慰安婦:NHK新会長が妄言「どこの国にもあった」「竹島は日本領土」と主張
朝鮮日報 2014年1月27日
 中立報道によりその権威を認められた日本の公共放送NHKの籾井勝人新会長(70)が旧日本軍の慰安婦問題に関連、「戦争をしているどこの国にもあった」と妄言を発した。

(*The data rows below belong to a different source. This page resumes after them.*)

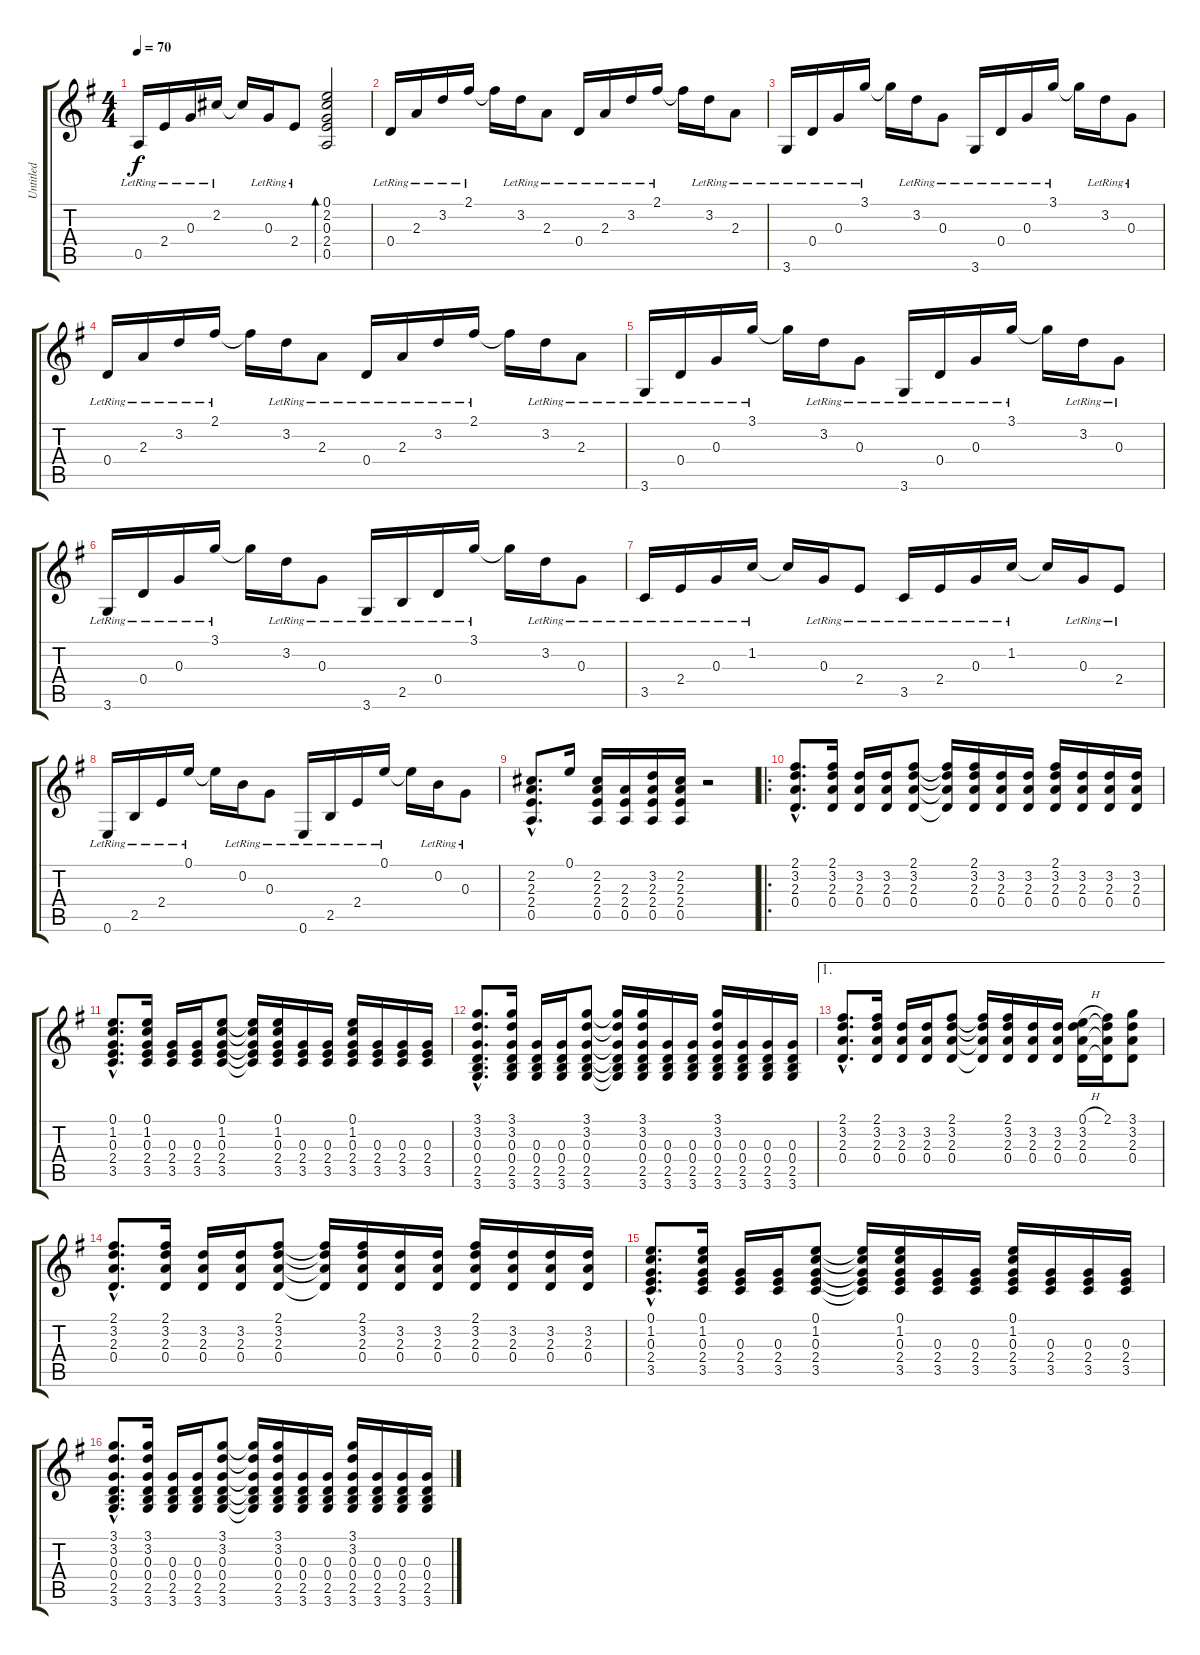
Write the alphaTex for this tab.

\track ("Untitled" "Untitled") {instrument acousticguitarnylon}
\staff {score tabs}
\tuning (E4 B3 G3 D3 A2 E2) {hide}
\ts (4 4)
\tempo 70
\clef g2
\ks g
0.5{lr}.16{dy f} 2.4{lr}.16 0.3{lr}.16 2.2{lr}.16 2.2{t}.16 0.3{lr}.16 2.4{lr}.8 (0.1 2.2 0.3 2.4 0.5).2{bd 30} |
0.4{lr}.16 2.3{lr}.16 3.2{lr}.16 2.1{lr}.16 2.1{t}.16 3.2{lr}.16 2.3{lr}.8 0.4{lr}.16 2.3{lr}.16 3.2{lr}.16 2.1{lr}.16 2.1{t}.16 3.2{lr}.16 2.3{lr}.8 |
3.6{lr}.16 0.4{lr}.16 0.3{lr}.16 3.1{lr}.16 3.1{t}.16 3.2{lr}.16 0.3{lr}.8 3.6{lr}.16 0.4{lr}.16 0.3{lr}.16 3.1{lr}.16 3.1{t}.16 3.2{lr}.16 0.3{lr}.8 |
0.4{lr}.16 2.3{lr}.16 3.2{lr}.16 2.1{lr}.16 2.1{t}.16 3.2{lr}.16 2.3{lr}.8 0.4{lr}.16 2.3{lr}.16 3.2{lr}.16 2.1{lr}.16 2.1{t}.16 3.2{lr}.16 2.3{lr}.8 |
3.6{lr}.16 0.4{lr}.16 0.3{lr}.16 3.1{lr}.16 3.1{t}.16 3.2{lr}.16 0.3{lr}.8 3.6{lr}.16 0.4{lr}.16 0.3{lr}.16 3.1{lr}.16 3.1{t}.16 3.2{lr}.16 0.3{lr}.8 |
3.6{lr}.16 0.4{lr}.16 0.3{lr}.16 3.1{lr}.16 3.1{t}.16 3.2{lr}.16 0.3{lr}.8 3.6{lr}.16 2.5{lr}.16 0.4{lr}.16 3.1{lr}.16 3.1{t}.16 3.2{lr}.16 0.3{lr}.8 |
3.5{lr}.16 2.4{lr}.16 0.3{lr}.16 1.2{lr}.16 1.2{t}.16 0.3{lr}.16 2.4{lr}.8 3.5{lr}.16 2.4{lr}.16 0.3{lr}.16 1.2{lr}.16 1.2{t}.16 0.3{lr}.16 2.4{lr}.8 |
0.6{lr}.16 2.5{lr}.16 2.4{lr}.16 0.1{lr}.16 0.1{t}.16 0.2{lr}.16 0.3{lr}.8 0.6{lr}.16 2.5{lr}.16 2.4{lr}.16 0.1{lr}.16 0.1{t}.16 0.2{lr}.16 0.3{lr}.8 |
(2.2{hac} 2.3{hac} 2.4{hac} 0.5{hac}).8{d} 0.1.16 (2.2 2.3 2.4 0.5).16 (2.3 2.4 0.5).16 (3.2 2.3 2.4 0.5).16 (2.2 2.3 2.4 0.5).16 r.2 |
\ro
(2.1{hac} 3.2{hac} 2.3{hac} 0.4{hac}).8{d} (2.1 3.2 2.3 0.4).16 (3.2 2.3 0.4).16 (3.2 2.3 0.4).16 (2.1 3.2 2.3 0.4).8 (2.1{t} 3.2{t} 2.3{t} 0.4{t}).16 (2.1 3.2 2.3 0.4).16 (3.2 2.3 0.4).16 (3.2 2.3 0.4).16 (2.1 3.2 2.3 0.4).16 (3.2 2.3 0.4).16 (3.2 2.3 0.4).16 (3.2 2.3 0.4).16 |
(0.1{hac} 1.2{hac} 0.3{hac} 2.4{hac} 3.5{hac}).8{d} (0.1 1.2 0.3 2.4 3.5).16 (0.3 2.4 3.5).16 (0.3 2.4 3.5).16 (0.1 1.2 0.3 2.4 3.5).8 (0.1{t} 1.2{t} 0.3{t} 2.4{t} 3.5{t}).16 (0.1 1.2 0.3 2.4 3.5).16 (0.3 2.4 3.5).16 (0.3 2.4 3.5).16 (0.1 1.2 0.3 2.4 3.5).16 (0.3 2.4 3.5).16 (0.3 2.4 3.5).16 (0.3 2.4 3.5).16 |
(3.1{hac} 3.2{hac} 0.3{hac} 0.4{hac} 2.5{hac} 3.6{hac}).8{d} (3.1 3.2 0.3 0.4 2.5 3.6).16 (0.3 0.4 2.5 3.6).16 (0.3 0.4 2.5 3.6).16 (3.1 3.2 0.3 0.4 2.5 3.6).8 (3.1{t} 3.2{t} 0.3{t} 0.4{t} 2.5{t} 3.6{t}).16 (3.1 3.2 0.3 0.4 2.5 3.6).16 (0.3 0.4 2.5 3.6).16 (0.3 0.4 2.5 3.6).16 (3.1 3.2 0.3 0.4 2.5 3.6).16 (0.3 0.4 2.5 3.6).16 (0.3 0.4 2.5 3.6).16 (0.3 0.4 2.5 3.6).16 |
\ae 1
(2.1{hac} 3.2{hac} 2.3{hac} 0.4{hac}).8{d} (2.1 3.2 2.3 0.4).16 (3.2 2.3 0.4).16 (3.2 2.3 0.4).16 (2.1 3.2 2.3 0.4).8 (2.1{t} 3.2{t} 2.3{t} 0.4{t}).16 (2.1 3.2 2.3 0.4).16 (3.2 2.3 0.4).16 (3.2 2.3 0.4).16 (0.1{h} 3.2 2.3 0.4).16 (2.1 3.2{t} 2.3{t} 0.4{t}).16 (3.1 3.2 2.3 0.4).8 |
(2.1{hac} 3.2{hac} 2.3{hac} 0.4{hac}).8{d} (2.1 3.2 2.3 0.4).16 (3.2 2.3 0.4).16 (3.2 2.3 0.4).16 (2.1 3.2 2.3 0.4).8 (2.1{t} 3.2{t} 2.3{t} 0.4{t}).16 (2.1 3.2 2.3 0.4).16 (3.2 2.3 0.4).16 (3.2 2.3 0.4).16 (2.1 3.2 2.3 0.4).16 (3.2 2.3 0.4).16 (3.2 2.3 0.4).16 (3.2 2.3 0.4).16 |
(0.1{hac} 1.2{hac} 0.3{hac} 2.4{hac} 3.5{hac}).8{d} (0.1 1.2 0.3 2.4 3.5).16 (0.3 2.4 3.5).16 (0.3 2.4 3.5).16 (0.1 1.2 0.3 2.4 3.5).8 (0.1{t} 1.2{t} 0.3{t} 2.4{t} 3.5{t}).16 (0.1 1.2 0.3 2.4 3.5).16 (0.3 2.4 3.5).16 (0.3 2.4 3.5).16 (0.1 1.2 0.3 2.4 3.5).16 (0.3 2.4 3.5).16 (0.3 2.4 3.5).16 (0.3 2.4 3.5).16 |
(3.1{hac} 3.2{hac} 0.3{hac} 0.4{hac} 2.5{hac} 3.6{hac}).8{d} (3.1 3.2 0.3 0.4 2.5 3.6).16 (0.3 0.4 2.5 3.6).16 (0.3 0.4 2.5 3.6).16 (3.1 3.2 0.3 0.4 2.5 3.6).8 (3.1{t} 3.2{t} 0.3{t} 0.4{t} 2.5{t} 3.6{t}).16 (3.1 3.2 0.3 0.4 2.5 3.6).16 (0.3 0.4 2.5 3.6).16 (0.3 0.4 2.5 3.6).16 (3.1 3.2 0.3 0.4 2.5 3.6).16 (0.3 0.4 2.5 3.6).16 (0.3 0.4 2.5 3.6).16 (0.3 0.4 2.5 3.6).16
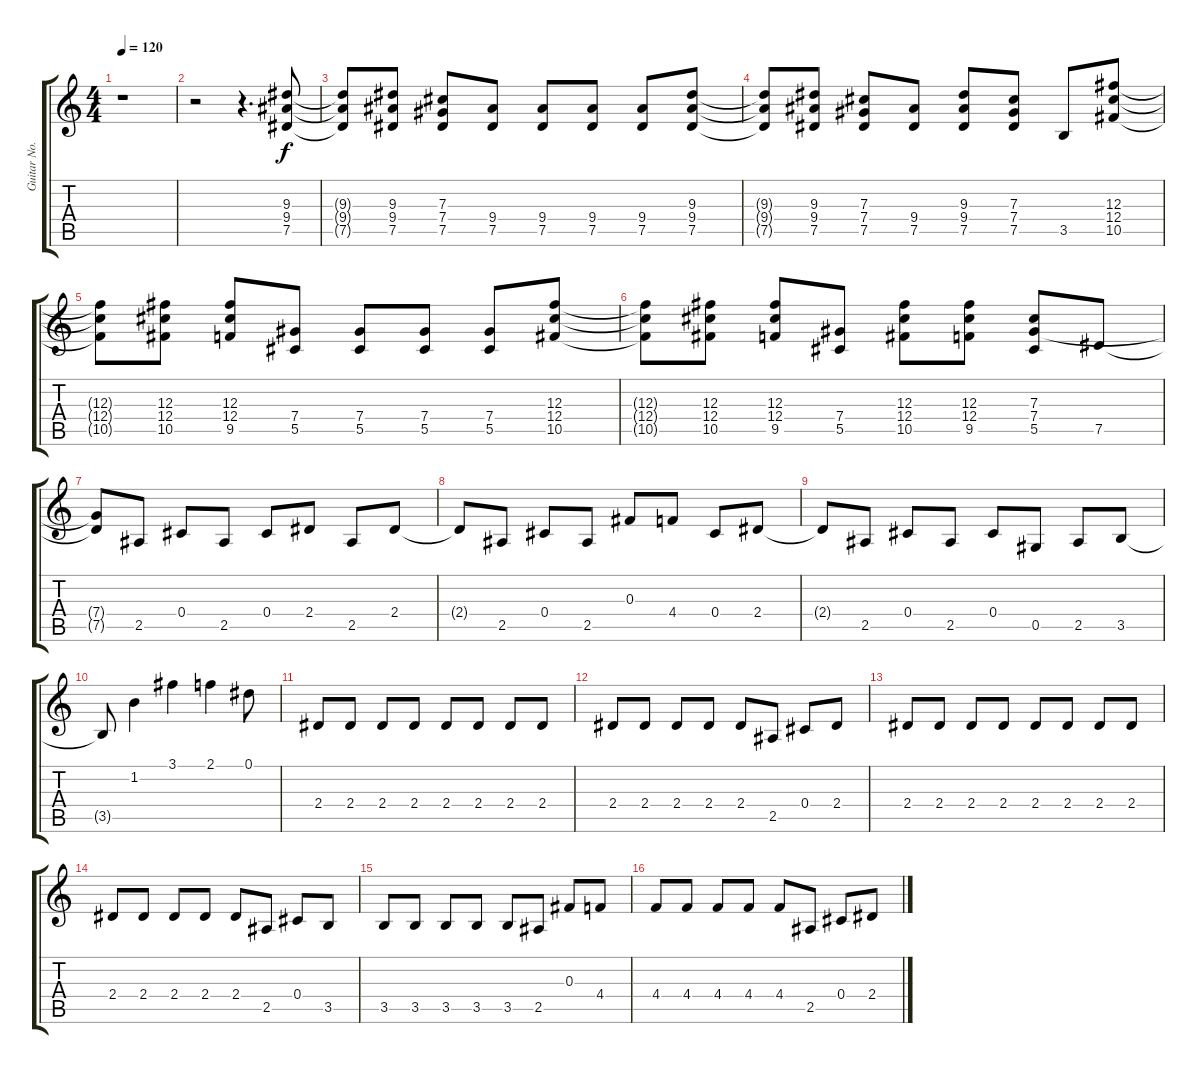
\track ("Guitar No.2" "Guitar No.") {instrument overdrivenguitar}
\staff {score tabs}
\tuning (Eb4 Bb3 Gb3 Db3 Ab2 Eb2) {hide}
\ts (4 4)
\tempo 120
\clef g2
\ks c
r.1{dy f instrument overdrivenguitar} |
r.2 r.4{d} (9.3 9.4 7.5).8 |
(9.3{t} 9.4{t} 7.5{t}).8 (9.3 9.4 7.5).8 (7.3 7.4 7.5).8 (9.4 7.5).8 (9.4 7.5).8 (9.4 7.5).8 (9.4 7.5).8 (9.3 9.4 7.5).8 |
(9.3{t} 9.4{t} 7.5{t}).8 (9.3 9.4 7.5).8 (7.3 7.4 7.5).8 (9.4 7.5).8 (9.3 9.4 7.5).8 (7.3 7.4 7.5).8 3.5.8 (12.3 12.4 10.5).8 |
(12.3{t} 12.4{t} 10.5{t}).8 (12.3 12.4 10.5).8 (12.3 12.4 9.5).8 (7.4 5.5).8 (7.4 5.5).8 (7.4 5.5).8 (7.4 5.5).8 (12.3 12.4 10.5).8 |
(12.3{t} 12.4{t} 10.5{t}).8 (12.3 12.4 10.5).8 (12.3 12.4 9.5).8 (7.4 5.5).8 (12.3 12.4 10.5).8 (12.3 12.4 9.5).8 (7.3 7.4 5.5).8 7.5.8 |
(7.4{t} 7.5{t}).8 2.5.8 0.4.8 2.5.8 0.4.8 2.4.8 2.5.8 2.4.8 |
2.4{t}.8 2.5.8 0.4.8 2.5.8 0.3.8 4.4.8 0.4.8 2.4.8 |
2.4{t}.8 2.5.8 0.4.8 2.5.8 0.4.8 0.5.8 2.5.8 3.5.8 |
3.5{t}.8 1.2.4 3.1.4 2.1.4 0.1.8 |
2.4.8 2.4.8 2.4.8 2.4.8 2.4.8 2.4.8 2.4.8 2.4.8 |
2.4.8 2.4.8 2.4.8 2.4.8 2.4.8 2.5.8 0.4.8 2.4.8 |
2.4.8 2.4.8 2.4.8 2.4.8 2.4.8 2.4.8 2.4.8 2.4.8 |
2.4.8 2.4.8 2.4.8 2.4.8 2.4.8 2.5.8 0.4.8 3.5.8 |
3.5.8 3.5.8 3.5.8 3.5.8 3.5.8 2.5.8 0.3.8 4.4.8 |
4.4.8 4.4.8 4.4.8 4.4.8 4.4.8 2.5.8 0.4.8 2.4.8
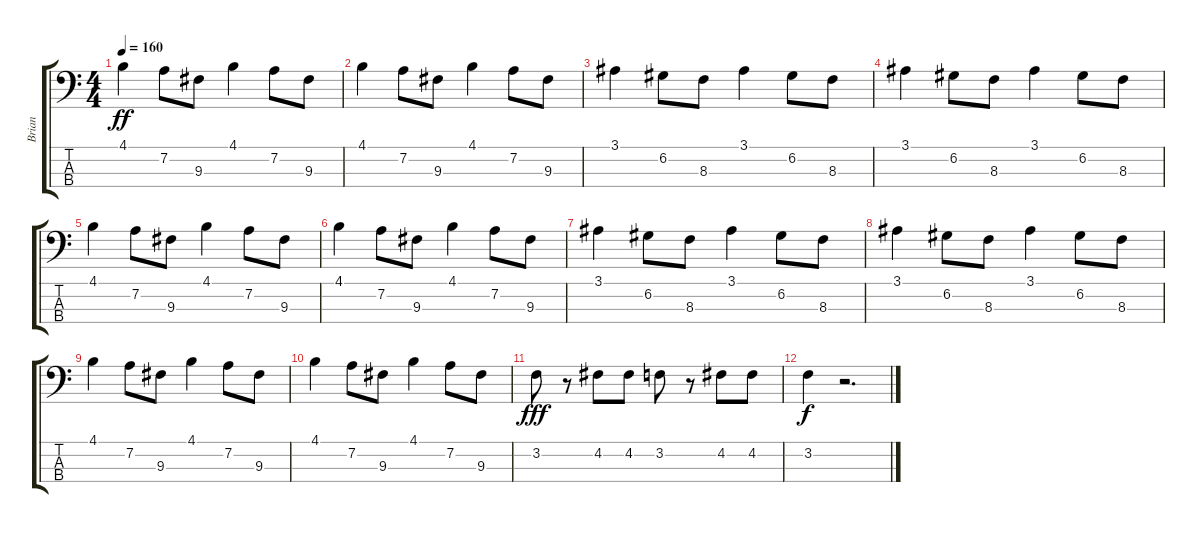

 籾井会長は25日、就任記者会見で「(慰安婦は)ドイツにもフランスにもヨーロッパはどこでもあった。なぜオランダにまだ飾り窓(売春街)があるんですか」と述べた。旧日本軍の慰安婦が一般的な売春婦と同じだという意味だ。さらに同新会長は「韓国は日本だけが(慰安婦を)強制連行したようなことを言っている」とも述べた。
 
 しかも、籾井会長はNHKを利用して独島(日本名:竹島)が日本領土だという主張を展開するつもりだと述べた。首相の靖国神社参拝については「首相が信念に基づいて参拝したもので、私は良しあしを評価する立場にない」「政府が『右』と言うものを『左』と言うわけにはいかない」とも述べた。安倍首相の意向が反映された形で任命された籾井会長は三井物産副社長や日本ユニシスの社長などを歴任している。
東京= 安俊勇(アン・ジュンヨン)特派員 
 
慰安婦:「強制・残虐・大規模」無視した籾井発言の無知
朝鮮日報 2014年1月27日
 2007年に通過した米下院の決議案は「旧日本軍従軍慰安婦」を「旧日本軍に性的サービスをひたすら提供することを目的として若い女性を公的に動員した。日本政府による強制軍隊売春制度『慰安婦』はその残酷性と規模で前例がないもの・・・20世紀最大規模の人身売買の一つ」と規定している。「公的動員」「強制」「残酷性」「大規模」が旧日本軍従軍慰安婦の性格を規定する際の核心だ。
 これを部隊の小規模売春と同一視した籾井勝人NHK新会長の発言は「自分は豆粒ほどの知識も知らない無知な人間」と言っているのと同じだ。